Amazon launches NovaSonic, a new generation of generative AI voice model, marking a major breakthrough in the field of artificial intelligence voice.This innovative model can natively process speech input and generate natural and smooth speech output. In terms of core performance indicators such as speed, speech recognition accuracy and dialogue quality, it has reached a level comparable to the cutting-edge speech models of technology giants such as OpenAI and Google.

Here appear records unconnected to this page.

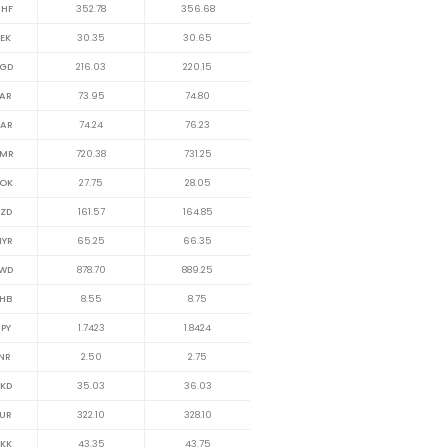
HF
352.78
356.68
EK
30.35
30.65
GD
216.03
220.15
AR
73.95
74.80
AR
74.24
76.23
MR
720.38
731.25
OK
27.75
28.05
ZD
161.57
164.85
YR
65.25
66.35
WD
878.70
889.25
HB
8.55
8.75
PY
1.7423
1.8424
NR
2.50
2.75
KD
35.03
36.03
UR
322.10
328.10
KK
43.35
43.75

NovaSonic provides services through the Amazon Bedrock developer platform and uses an innovative two-way streaming API interface to provide strong support for enterprise-level AI application development.Amazon specifically emphasized that this model has significant advantages in cost-effectiveness, and its price is about 80% cheaper than OpenAI’s GPT-4o. It can be called the most cost-effective AI voice solution on the market.

Compared to competing AI speech models, NovaSonic excels at routing user requests to different APIs. This capability allows NovaSonic to know when it needs to obtain real-time information from the Internet, parse proprietary data sources, or take action in external applications and use the appropriate tools to complete the task.

In a two-way conversation, NovaSonic waits for the "right moment" to speak, taking into account the speaker's pauses and interruptions.In addition, NovaSonic can also generate text records for users' speech, and developers can use these texts for various application scenarios.

Rohit Prasad, chief scientist of Amazon's AGI department, revealed that some of NovaSonic's technologies have been used in the upgraded digital assistant Alexa+. The launch of this model is an important step in Amazon's strategy to build artificial general intelligence (AGI). In the future, it will also launch AI models that support multi-modal understanding, covering images, videos and other physical world perception data.